O acordo nuclear com o Irão está em risco. Sob pressão das sanções norte-americanas, o Presidente iraniano, Hassan Rouhani, anunciou numa declaração ao povo iraniano que o país vai abandonar parcialmente o acordo nuclear de 2015, assinado com a Alemanha, Rússia, China, França, Reino Unido e Estados Unidos – este último abandonou-o unilateralmente há um ano.
O Irão vai deixar de exportar urânio enriquecido, como estipulado no acordo, e voltar a produzir urânio enriquecido de alta qualidade dentro de 60 dias. Isto caso os restantes países signatários não avancem com promessas ou propostas que melhorem o acordo e protejam os setor petrolífero e bancário iranianos das sanções de Washington.
“Sentimos que o acordo nuclear precisa de uma cirurgia e os analgésicos do último ano foram ineficazes. Estas cirurgia é para salvar o acordo, não para o destruir”, disse Rouhani no discurso transmitido pela televisão estatal iraniana, referindo que a situação é bastante sensível. “Não vamos começar a violar os compromissos e a travar qualquer guerra”, garantiu o chefe de Estado, sublinhando que o país “não cederá ao bullying”.
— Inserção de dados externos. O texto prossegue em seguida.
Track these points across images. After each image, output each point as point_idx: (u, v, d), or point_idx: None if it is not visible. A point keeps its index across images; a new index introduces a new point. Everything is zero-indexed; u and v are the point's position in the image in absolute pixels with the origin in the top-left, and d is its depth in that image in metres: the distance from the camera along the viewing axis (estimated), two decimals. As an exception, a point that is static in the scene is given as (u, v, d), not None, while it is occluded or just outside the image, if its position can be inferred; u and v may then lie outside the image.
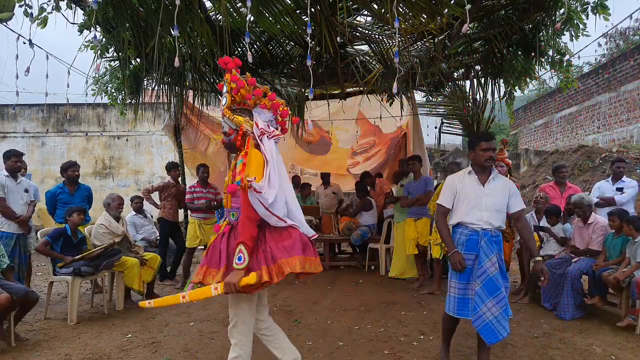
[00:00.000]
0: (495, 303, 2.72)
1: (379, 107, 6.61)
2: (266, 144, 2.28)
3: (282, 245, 2.21)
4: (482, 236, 2.83)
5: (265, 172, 2.20)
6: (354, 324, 4.08)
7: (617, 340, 3.60)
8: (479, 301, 2.75)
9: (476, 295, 2.77)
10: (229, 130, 2.36)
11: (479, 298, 2.75)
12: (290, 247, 2.21)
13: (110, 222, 4.80)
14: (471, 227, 2.88)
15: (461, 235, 2.91)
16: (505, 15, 4.63)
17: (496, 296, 2.73)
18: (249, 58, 3.24)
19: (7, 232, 4.44)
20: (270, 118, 2.42)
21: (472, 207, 2.88)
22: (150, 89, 5.57)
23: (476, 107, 6.18)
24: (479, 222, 2.86)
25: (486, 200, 2.86)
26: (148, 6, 3.95)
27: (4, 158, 4.59)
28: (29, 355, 3.36)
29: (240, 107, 2.38)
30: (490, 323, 2.72)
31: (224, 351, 3.42)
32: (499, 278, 2.76)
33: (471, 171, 2.98)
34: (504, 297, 2.74)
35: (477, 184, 2.92)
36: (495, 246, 2.83)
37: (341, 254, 8.36)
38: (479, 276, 2.78)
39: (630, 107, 11.36)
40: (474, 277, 2.81)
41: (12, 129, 12.15)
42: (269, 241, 2.23)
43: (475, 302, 2.77)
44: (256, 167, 2.21)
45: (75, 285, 4.23)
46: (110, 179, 12.19)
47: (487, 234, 2.84)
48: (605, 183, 5.39)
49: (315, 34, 4.22)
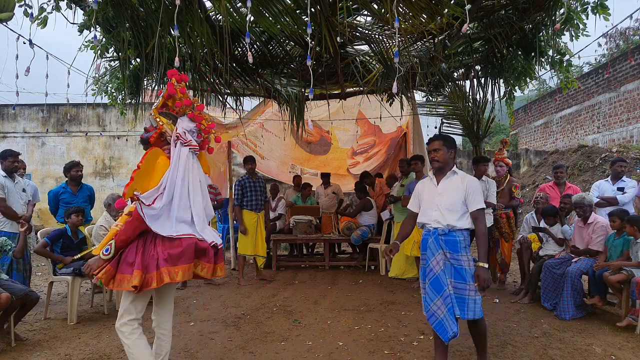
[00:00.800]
0: (442, 301, 2.78)
1: (379, 107, 6.60)
2: (178, 149, 2.42)
3: (169, 253, 2.28)
4: (432, 235, 2.89)
5: (162, 179, 2.32)
6: (354, 324, 4.08)
7: (617, 340, 3.60)
8: (429, 300, 2.84)
9: (426, 294, 2.87)
10: (150, 127, 2.54)
11: (429, 297, 2.85)
12: (177, 257, 2.29)
13: (110, 223, 4.79)
14: (426, 227, 2.97)
15: (422, 236, 3.03)
16: (505, 15, 4.63)
17: (442, 295, 2.78)
18: (249, 58, 3.24)
19: (9, 232, 4.44)
20: (191, 128, 2.54)
21: (427, 208, 2.98)
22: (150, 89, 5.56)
23: (476, 107, 6.19)
24: (430, 222, 2.93)
25: (438, 199, 2.92)
26: (148, 6, 3.95)
27: (1, 159, 4.58)
28: (29, 355, 3.36)
29: (168, 112, 2.55)
30: (442, 321, 2.78)
31: (224, 351, 3.42)
32: (443, 277, 2.80)
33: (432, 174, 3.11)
34: (448, 296, 2.77)
35: (433, 185, 3.02)
36: (445, 245, 2.84)
37: (341, 254, 8.37)
38: (426, 275, 2.88)
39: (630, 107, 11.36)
40: (424, 276, 2.91)
41: (12, 129, 12.15)
42: (158, 247, 2.30)
43: (426, 300, 2.87)
44: (148, 174, 2.35)
45: (75, 285, 4.23)
46: (110, 179, 12.19)
47: (435, 232, 2.88)
48: (605, 183, 5.38)
49: (315, 34, 4.22)
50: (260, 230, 6.13)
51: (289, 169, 9.31)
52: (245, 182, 6.05)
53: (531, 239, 5.20)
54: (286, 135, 7.68)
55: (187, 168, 2.42)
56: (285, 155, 8.95)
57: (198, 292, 5.47)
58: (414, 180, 5.88)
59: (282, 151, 8.75)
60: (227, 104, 6.27)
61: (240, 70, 5.42)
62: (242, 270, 6.19)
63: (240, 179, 6.13)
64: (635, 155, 9.48)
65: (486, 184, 5.21)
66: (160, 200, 2.29)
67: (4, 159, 4.55)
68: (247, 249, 6.03)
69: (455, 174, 2.96)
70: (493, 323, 4.07)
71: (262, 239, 6.16)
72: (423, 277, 2.93)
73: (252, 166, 6.19)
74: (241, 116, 6.78)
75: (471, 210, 2.86)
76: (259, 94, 6.40)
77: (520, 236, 5.44)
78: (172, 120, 2.52)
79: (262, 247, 6.15)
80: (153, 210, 2.26)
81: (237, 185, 6.07)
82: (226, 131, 7.47)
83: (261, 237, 6.13)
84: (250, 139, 8.19)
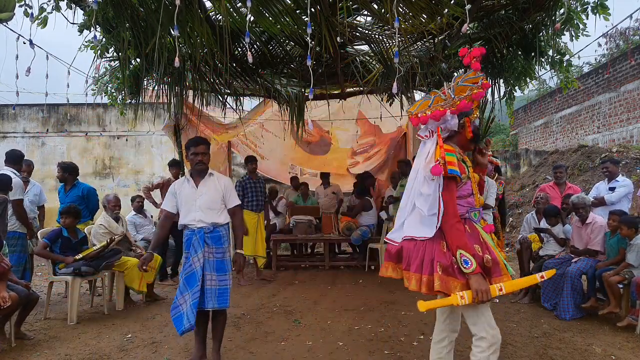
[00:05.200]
0: (191, 295, 2.95)
1: (379, 107, 6.60)
2: None
3: None
4: (196, 234, 3.04)
5: None
6: (354, 324, 4.08)
7: (617, 340, 3.61)
8: (179, 293, 3.02)
9: (178, 289, 3.04)
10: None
11: (179, 290, 3.03)
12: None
13: (109, 222, 4.80)
14: (190, 227, 3.10)
15: (185, 236, 3.15)
16: (505, 15, 4.63)
17: (192, 289, 2.96)
18: (249, 58, 3.24)
19: (20, 232, 4.47)
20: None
21: (188, 210, 3.10)
22: (150, 89, 5.56)
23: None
24: (193, 222, 3.07)
25: (200, 200, 3.07)
26: (148, 6, 3.94)
27: (17, 160, 4.67)
28: (29, 355, 3.36)
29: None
30: (182, 314, 2.96)
31: (224, 351, 3.42)
32: (198, 273, 2.98)
33: (189, 177, 3.22)
34: (197, 291, 2.95)
35: (192, 187, 3.14)
36: (210, 242, 3.06)
37: (341, 254, 8.36)
38: (184, 270, 3.04)
39: (630, 107, 11.35)
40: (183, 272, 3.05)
41: (12, 129, 12.15)
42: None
43: (176, 294, 3.04)
44: None
45: (75, 285, 4.23)
46: (110, 179, 12.18)
47: (201, 231, 3.05)
48: (602, 183, 5.43)
49: (315, 34, 4.22)
50: (260, 230, 6.13)
51: (288, 169, 9.31)
52: (245, 182, 6.05)
53: (531, 239, 5.20)
54: (286, 136, 7.67)
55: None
56: (285, 156, 8.95)
57: (198, 292, 5.46)
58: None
59: (282, 151, 8.75)
60: (227, 104, 6.27)
61: (240, 70, 5.42)
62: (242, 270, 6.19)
63: (241, 179, 6.14)
64: (635, 155, 9.47)
65: (486, 184, 5.19)
66: None
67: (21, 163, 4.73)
68: (246, 249, 6.00)
69: (212, 175, 3.19)
70: (493, 323, 4.07)
71: (262, 239, 6.16)
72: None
73: (254, 166, 6.19)
74: (241, 116, 6.78)
75: (231, 206, 3.18)
76: (259, 94, 6.40)
77: (520, 236, 5.43)
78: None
79: (262, 248, 6.15)
80: None
81: (237, 186, 6.07)
82: (226, 131, 7.47)
83: (261, 238, 6.13)
84: (250, 139, 8.19)
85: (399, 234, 2.26)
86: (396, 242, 2.26)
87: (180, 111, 6.29)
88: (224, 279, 3.08)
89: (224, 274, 3.08)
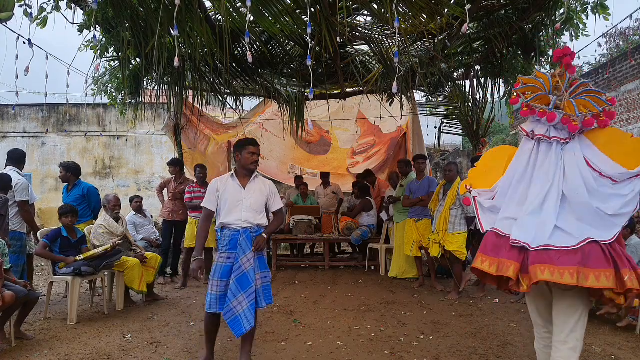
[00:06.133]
0: (245, 297, 2.92)
1: (379, 107, 6.60)
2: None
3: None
4: (242, 234, 3.01)
5: None
6: (354, 324, 4.08)
7: (617, 340, 3.61)
8: (231, 296, 2.93)
9: (229, 291, 2.95)
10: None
11: (231, 293, 2.94)
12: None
13: (109, 223, 4.80)
14: (232, 227, 3.03)
15: (224, 237, 3.06)
16: (505, 15, 4.64)
17: (246, 291, 2.93)
18: (248, 58, 3.24)
19: (20, 232, 4.47)
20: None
21: (234, 209, 3.05)
22: (150, 89, 5.56)
23: (476, 107, 6.19)
24: (239, 222, 3.03)
25: (248, 201, 3.07)
26: (148, 6, 3.94)
27: (20, 160, 4.70)
28: (29, 355, 3.36)
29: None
30: (239, 317, 2.91)
31: (224, 351, 3.42)
32: (251, 274, 2.97)
33: (233, 174, 3.16)
34: (253, 292, 2.95)
35: (238, 186, 3.10)
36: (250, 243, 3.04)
37: (341, 254, 8.36)
38: (234, 272, 2.96)
39: (630, 107, 11.35)
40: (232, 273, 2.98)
41: (12, 129, 12.14)
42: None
43: (228, 297, 2.94)
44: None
45: (75, 285, 4.23)
46: (110, 179, 12.18)
47: (247, 231, 3.03)
48: None
49: (315, 34, 4.22)
50: (260, 230, 6.13)
51: (288, 169, 9.32)
52: (245, 182, 6.05)
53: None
54: (286, 135, 7.68)
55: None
56: (285, 156, 8.95)
57: (198, 292, 5.47)
58: (414, 180, 5.88)
59: (282, 151, 8.75)
60: (227, 104, 6.27)
61: (240, 70, 5.42)
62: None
63: (241, 179, 6.13)
64: (635, 155, 9.47)
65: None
66: None
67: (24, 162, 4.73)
68: (246, 249, 6.03)
69: (258, 177, 3.20)
70: (493, 323, 4.07)
71: (262, 239, 6.16)
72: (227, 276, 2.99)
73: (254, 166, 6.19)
74: (241, 116, 6.79)
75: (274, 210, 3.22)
76: (259, 94, 6.40)
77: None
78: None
79: (261, 247, 6.15)
80: None
81: (237, 186, 6.07)
82: (226, 131, 7.48)
83: (261, 237, 6.13)
84: (250, 139, 8.19)
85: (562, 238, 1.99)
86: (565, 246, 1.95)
87: (180, 111, 6.31)
88: (267, 275, 3.14)
89: (267, 271, 3.15)
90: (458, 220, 5.02)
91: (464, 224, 5.05)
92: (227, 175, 3.19)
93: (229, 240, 3.03)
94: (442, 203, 5.12)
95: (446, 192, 5.15)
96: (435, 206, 5.26)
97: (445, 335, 3.73)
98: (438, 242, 5.06)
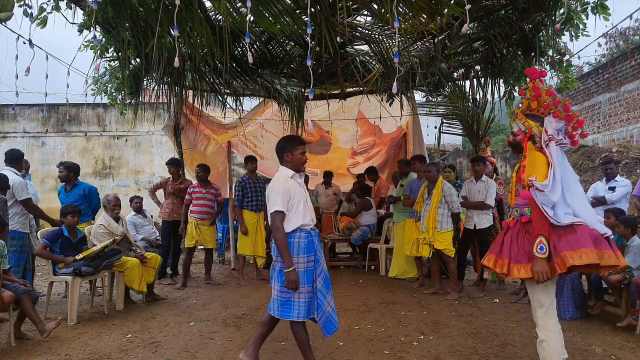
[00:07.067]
0: (331, 296, 2.94)
1: (379, 107, 6.60)
2: (552, 149, 2.50)
3: (566, 240, 2.36)
4: (314, 235, 2.93)
5: (549, 173, 2.42)
6: (354, 324, 4.08)
7: (617, 340, 3.60)
8: (322, 297, 2.86)
9: (319, 293, 2.85)
10: (518, 131, 2.66)
11: (322, 294, 2.86)
12: (575, 241, 2.35)
13: (109, 223, 4.79)
14: (305, 228, 2.87)
15: (299, 240, 2.84)
16: (505, 15, 4.63)
17: (330, 292, 2.95)
18: (249, 58, 3.24)
19: (20, 232, 4.47)
20: (560, 127, 2.58)
21: (305, 210, 2.88)
22: (150, 89, 5.56)
23: (476, 107, 6.19)
24: (311, 223, 2.94)
25: (309, 201, 3.00)
26: (148, 6, 3.94)
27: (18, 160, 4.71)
28: (29, 355, 3.36)
29: (533, 114, 2.64)
30: (330, 316, 2.88)
31: (224, 351, 3.42)
32: (328, 275, 2.99)
33: (294, 174, 2.94)
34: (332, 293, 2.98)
35: (302, 187, 2.97)
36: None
37: (341, 254, 8.36)
38: (319, 274, 2.89)
39: (630, 107, 11.35)
40: (316, 276, 2.87)
41: (12, 129, 12.14)
42: (552, 236, 2.40)
43: (318, 299, 2.84)
44: (539, 168, 2.46)
45: (75, 285, 4.23)
46: (110, 179, 12.18)
47: (316, 232, 2.98)
48: (600, 183, 5.42)
49: (315, 34, 4.22)
50: (260, 230, 6.13)
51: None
52: (245, 182, 6.05)
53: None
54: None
55: (564, 165, 2.52)
56: (285, 156, 8.94)
57: (198, 292, 5.47)
58: (414, 180, 5.89)
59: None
60: (227, 104, 6.27)
61: (240, 70, 5.42)
62: (242, 270, 6.19)
63: (241, 179, 6.13)
64: (635, 155, 9.47)
65: (485, 185, 5.20)
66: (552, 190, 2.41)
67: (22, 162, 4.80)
68: (246, 249, 6.03)
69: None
70: (493, 323, 4.07)
71: (262, 239, 6.16)
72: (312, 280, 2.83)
73: (254, 166, 6.19)
74: (241, 116, 6.78)
75: None
76: (259, 94, 6.40)
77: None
78: (539, 122, 2.59)
79: (261, 248, 6.15)
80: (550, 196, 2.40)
81: (237, 186, 6.07)
82: (226, 131, 7.47)
83: (261, 238, 6.13)
84: (250, 139, 8.19)
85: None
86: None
87: (180, 111, 6.31)
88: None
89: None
90: (445, 219, 5.14)
91: (451, 222, 5.17)
92: (285, 174, 2.91)
93: (305, 242, 2.83)
94: (429, 202, 5.22)
95: (430, 191, 5.23)
96: (420, 207, 5.34)
97: (445, 335, 3.73)
98: (428, 242, 5.10)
Pouco antes, o ministro dos Negócios Estrangeiros iraniano, Mohammad Javad Zarif, comunicou as intenções de Teerão aos embaixadores dos Estados signatários do acordo, enviando ainda uma carta com todos os detalhes técnicos e legais que lho permitem fazer à chefe da diplomacia da União Europeia, Federica Mogherini. Segundo os inspetores das Nações Unidas, o Irão tem respeitado todos os compromissos presentes no acordo.
“Depois de anos de paciência, o Irão pára com as medidas que os Estados Unidos tornaram impossíveis de continuar”, escreveu Zarif no Twitter pouco depois de se encontrar com o seu homólogo russo, Sergei Lavrov, em Moscovo, referindo que as potências mundiais têm uma “estreita janela de oportunidade para reverter” a situação.
Zarif referia-se às sanções norte-americanas, mas principalmente às mais recentes. No final de abril, Washington anunciou que não permitiria exceções à exportação dos excedentes de urânio enriquecido, impedindo Teerão de respeitar o acordo – este prevê um limite de 3,67% de produção de urânio enriquecido, de 300 kg de urânio enriquecido de baixa qualidade e de 300 toneladas de água pesada, usada nos reatores nucleares. China, Índia, Turquia, Japão e Coreia do Sul eram alguns dos Estados que compravam os excedentes iranianos.
Com estas sanções, a produção de energia por reatores nucleares tornar-se-ia impossível sem a violação do acordo, vendo-se Teerão obrigado a escolher entre uma ou outra opção. De qualquer das formas, ficaria a perder e Washington seria a grande beneficiada, podendo argumentar que sempre teve razão sobre a postura iraniana.
Ao abandonar o acordo e avançar com sanções contra Teerão, os Estados Unidos ficaram ainda mais isolados na política internacional. Aos poucos, foram endurecendo as sanções, esperando que Teerão cedesse e abandonasse o acordo. Não aconteceu e Washington renovou as suas tentativas de isolar e pressionar o regime iraniano, inclusive com o destacamento de um porta-aviões e bombardeiros para o Golfo Pérsico no início desta semana, o que foi encarado pelo regime xiita como “guerra psicológica”. A tensão entre Washington e Teerão não tem parado de subir, com ameaças bélicas de ambas as partes de tempos a tempos.
As reações ao anúncio de Rohani não se fizeram esperar. “Os diplomatas russos vão certamente continuar a debater este assunto, incluindo com os parceiros europeus, para se alcançar sustentabilidade a longo prazo”, reagiu o porta-voz do Kremlin, Dmitry Peskov. Por sua vez, o ministro dos Negócios Estrangeiros britânico, Jeremy Hunt, considerou a decisão “indesejável” e garantiu aos deputados britânicos que o Governo “está a analisar os detalhas e em contacto próximo com as outras partes do acordo”. Posição mais categórica foi a da ministra da Defesa francesa, Florence Parly: “Hoje, nada seria pior que o Irão, por si próprio, abandonar este acordo”, referindo que a Europa “continua a querer ser capaz de manter este acordo vivo”.
Numa postura alinhada há muito com a dos Estados Unidos, o primeiro-ministro israelita, Benjamin Netanyahu, garantiu que Israel “não permitirá ao Irão adquirir armas nucleares”.